**OBJECTIVE**.
Filter the items below and copy out every line that contains the string "structure". Uppercase and lowercase letters must match exactly.

begin LISTED ENTRIES

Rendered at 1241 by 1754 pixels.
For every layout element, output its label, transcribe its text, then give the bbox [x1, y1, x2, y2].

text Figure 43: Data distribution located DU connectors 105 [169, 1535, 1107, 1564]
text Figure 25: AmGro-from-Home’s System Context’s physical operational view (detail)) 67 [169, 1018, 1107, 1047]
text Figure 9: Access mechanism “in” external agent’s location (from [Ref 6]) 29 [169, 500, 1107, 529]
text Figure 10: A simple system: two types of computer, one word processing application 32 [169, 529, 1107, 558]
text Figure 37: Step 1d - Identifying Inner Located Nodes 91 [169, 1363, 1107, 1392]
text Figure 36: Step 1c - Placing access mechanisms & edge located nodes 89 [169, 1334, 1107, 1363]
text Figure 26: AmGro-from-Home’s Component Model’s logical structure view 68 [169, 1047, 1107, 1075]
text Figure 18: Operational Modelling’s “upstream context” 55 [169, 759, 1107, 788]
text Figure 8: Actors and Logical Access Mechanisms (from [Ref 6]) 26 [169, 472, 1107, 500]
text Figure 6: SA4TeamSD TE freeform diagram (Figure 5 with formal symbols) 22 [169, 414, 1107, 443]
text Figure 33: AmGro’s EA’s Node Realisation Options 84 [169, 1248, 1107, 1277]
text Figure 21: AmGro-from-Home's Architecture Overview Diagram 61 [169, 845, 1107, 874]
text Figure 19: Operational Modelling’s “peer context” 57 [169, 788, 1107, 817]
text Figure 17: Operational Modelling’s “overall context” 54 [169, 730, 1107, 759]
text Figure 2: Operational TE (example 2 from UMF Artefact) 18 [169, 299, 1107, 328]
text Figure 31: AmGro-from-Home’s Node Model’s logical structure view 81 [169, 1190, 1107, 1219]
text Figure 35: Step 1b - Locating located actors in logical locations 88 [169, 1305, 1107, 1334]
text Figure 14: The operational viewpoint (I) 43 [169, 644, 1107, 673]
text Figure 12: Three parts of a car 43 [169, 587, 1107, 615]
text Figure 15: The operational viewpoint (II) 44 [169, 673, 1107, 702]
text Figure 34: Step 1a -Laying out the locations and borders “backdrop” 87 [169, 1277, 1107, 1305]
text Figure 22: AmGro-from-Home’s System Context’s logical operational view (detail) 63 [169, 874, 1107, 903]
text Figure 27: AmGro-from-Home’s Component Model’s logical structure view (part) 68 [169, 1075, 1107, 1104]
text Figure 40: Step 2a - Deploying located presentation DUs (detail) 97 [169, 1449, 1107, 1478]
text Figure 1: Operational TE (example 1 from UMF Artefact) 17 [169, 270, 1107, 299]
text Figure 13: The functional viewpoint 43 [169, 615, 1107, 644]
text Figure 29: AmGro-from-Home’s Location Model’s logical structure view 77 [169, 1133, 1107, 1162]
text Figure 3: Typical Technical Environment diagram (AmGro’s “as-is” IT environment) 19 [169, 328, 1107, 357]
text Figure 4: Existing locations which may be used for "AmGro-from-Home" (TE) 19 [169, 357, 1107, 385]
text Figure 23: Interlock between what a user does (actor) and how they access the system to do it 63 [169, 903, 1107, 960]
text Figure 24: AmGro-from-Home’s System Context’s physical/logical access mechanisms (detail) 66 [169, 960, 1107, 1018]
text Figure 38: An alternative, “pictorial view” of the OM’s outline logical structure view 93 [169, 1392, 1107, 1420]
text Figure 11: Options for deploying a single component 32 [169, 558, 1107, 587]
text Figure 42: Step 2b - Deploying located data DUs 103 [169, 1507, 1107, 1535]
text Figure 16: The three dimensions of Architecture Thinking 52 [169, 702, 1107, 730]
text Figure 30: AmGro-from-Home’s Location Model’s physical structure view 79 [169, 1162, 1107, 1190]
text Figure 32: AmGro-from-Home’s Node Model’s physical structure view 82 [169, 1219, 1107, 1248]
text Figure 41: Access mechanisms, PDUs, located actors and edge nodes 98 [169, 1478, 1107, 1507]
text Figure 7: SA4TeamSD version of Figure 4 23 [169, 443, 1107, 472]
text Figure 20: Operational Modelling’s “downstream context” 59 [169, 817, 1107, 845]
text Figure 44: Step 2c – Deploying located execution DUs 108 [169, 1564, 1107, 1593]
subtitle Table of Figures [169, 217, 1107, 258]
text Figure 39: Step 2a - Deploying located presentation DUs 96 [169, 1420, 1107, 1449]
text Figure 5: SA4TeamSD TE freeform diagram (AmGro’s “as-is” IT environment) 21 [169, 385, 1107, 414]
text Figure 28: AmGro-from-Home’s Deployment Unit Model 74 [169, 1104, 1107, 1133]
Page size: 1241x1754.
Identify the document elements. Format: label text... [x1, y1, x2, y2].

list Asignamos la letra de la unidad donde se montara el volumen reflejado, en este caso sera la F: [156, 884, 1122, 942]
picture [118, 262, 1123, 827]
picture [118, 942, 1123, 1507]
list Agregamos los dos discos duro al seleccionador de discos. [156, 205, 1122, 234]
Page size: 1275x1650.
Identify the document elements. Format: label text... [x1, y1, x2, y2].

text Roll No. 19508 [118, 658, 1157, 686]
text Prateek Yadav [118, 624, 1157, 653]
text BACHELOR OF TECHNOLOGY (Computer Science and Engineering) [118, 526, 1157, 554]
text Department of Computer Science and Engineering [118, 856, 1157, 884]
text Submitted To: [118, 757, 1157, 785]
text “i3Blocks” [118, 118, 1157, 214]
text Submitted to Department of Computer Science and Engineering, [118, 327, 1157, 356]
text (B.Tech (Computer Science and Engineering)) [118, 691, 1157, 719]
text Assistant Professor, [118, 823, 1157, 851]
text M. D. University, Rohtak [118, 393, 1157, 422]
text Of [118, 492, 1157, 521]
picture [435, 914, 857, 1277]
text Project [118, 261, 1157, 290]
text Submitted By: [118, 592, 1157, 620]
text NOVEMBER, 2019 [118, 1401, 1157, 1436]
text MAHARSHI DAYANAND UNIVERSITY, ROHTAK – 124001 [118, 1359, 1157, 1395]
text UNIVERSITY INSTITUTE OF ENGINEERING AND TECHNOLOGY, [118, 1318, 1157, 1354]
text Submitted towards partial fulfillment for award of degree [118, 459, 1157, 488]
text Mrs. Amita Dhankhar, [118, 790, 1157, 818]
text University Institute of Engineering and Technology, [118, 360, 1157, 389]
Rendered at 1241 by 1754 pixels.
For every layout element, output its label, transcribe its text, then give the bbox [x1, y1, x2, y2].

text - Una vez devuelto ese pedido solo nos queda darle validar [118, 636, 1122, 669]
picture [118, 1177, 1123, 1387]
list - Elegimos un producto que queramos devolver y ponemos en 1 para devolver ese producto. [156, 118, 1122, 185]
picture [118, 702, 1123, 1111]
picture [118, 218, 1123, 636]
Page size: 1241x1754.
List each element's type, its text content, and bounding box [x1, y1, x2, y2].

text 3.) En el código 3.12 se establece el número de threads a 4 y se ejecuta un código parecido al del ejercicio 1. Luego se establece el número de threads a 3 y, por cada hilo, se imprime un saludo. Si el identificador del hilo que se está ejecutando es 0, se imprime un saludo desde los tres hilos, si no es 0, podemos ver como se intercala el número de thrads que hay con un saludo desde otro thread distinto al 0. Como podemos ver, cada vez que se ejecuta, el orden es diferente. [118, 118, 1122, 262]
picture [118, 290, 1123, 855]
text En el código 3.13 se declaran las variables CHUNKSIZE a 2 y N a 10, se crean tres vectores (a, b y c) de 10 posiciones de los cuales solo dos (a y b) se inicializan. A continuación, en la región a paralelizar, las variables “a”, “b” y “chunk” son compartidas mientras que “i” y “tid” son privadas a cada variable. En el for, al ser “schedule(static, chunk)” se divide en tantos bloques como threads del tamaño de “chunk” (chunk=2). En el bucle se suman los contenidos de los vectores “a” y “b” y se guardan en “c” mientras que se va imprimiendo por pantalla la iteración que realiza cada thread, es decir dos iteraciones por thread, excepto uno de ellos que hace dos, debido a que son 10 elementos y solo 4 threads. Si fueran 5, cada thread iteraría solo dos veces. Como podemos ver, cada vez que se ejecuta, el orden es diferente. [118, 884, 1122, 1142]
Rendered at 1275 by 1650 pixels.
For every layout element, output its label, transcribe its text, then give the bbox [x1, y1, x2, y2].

end LISTED ENTRIES

**PROBLEM SOLUTION**.
text Figure 26: AmGro-from-Home’s Component Model’s logical structure view 68 [169, 1047, 1107, 1075]
text Figure 31: AmGro-from-Home’s Node Model’s logical structure view 81 [169, 1190, 1107, 1219]
text Figure 27: AmGro-from-Home’s Component Model’s logical structure view (part) 68 [169, 1075, 1107, 1104]
text Figure 29: AmGro-from-Home’s Location Model’s logical structure view 77 [169, 1133, 1107, 1162]
text Figure 38: An alternative, “pictorial view” of the OM’s outline logical structure view 93 [169, 1392, 1107, 1420]
text Figure 30: AmGro-from-Home’s Location Model’s physical structure view 79 [169, 1162, 1107, 1190]
text Figure 32: AmGro-from-Home’s Node Model’s physical structure view 82 [169, 1219, 1107, 1248]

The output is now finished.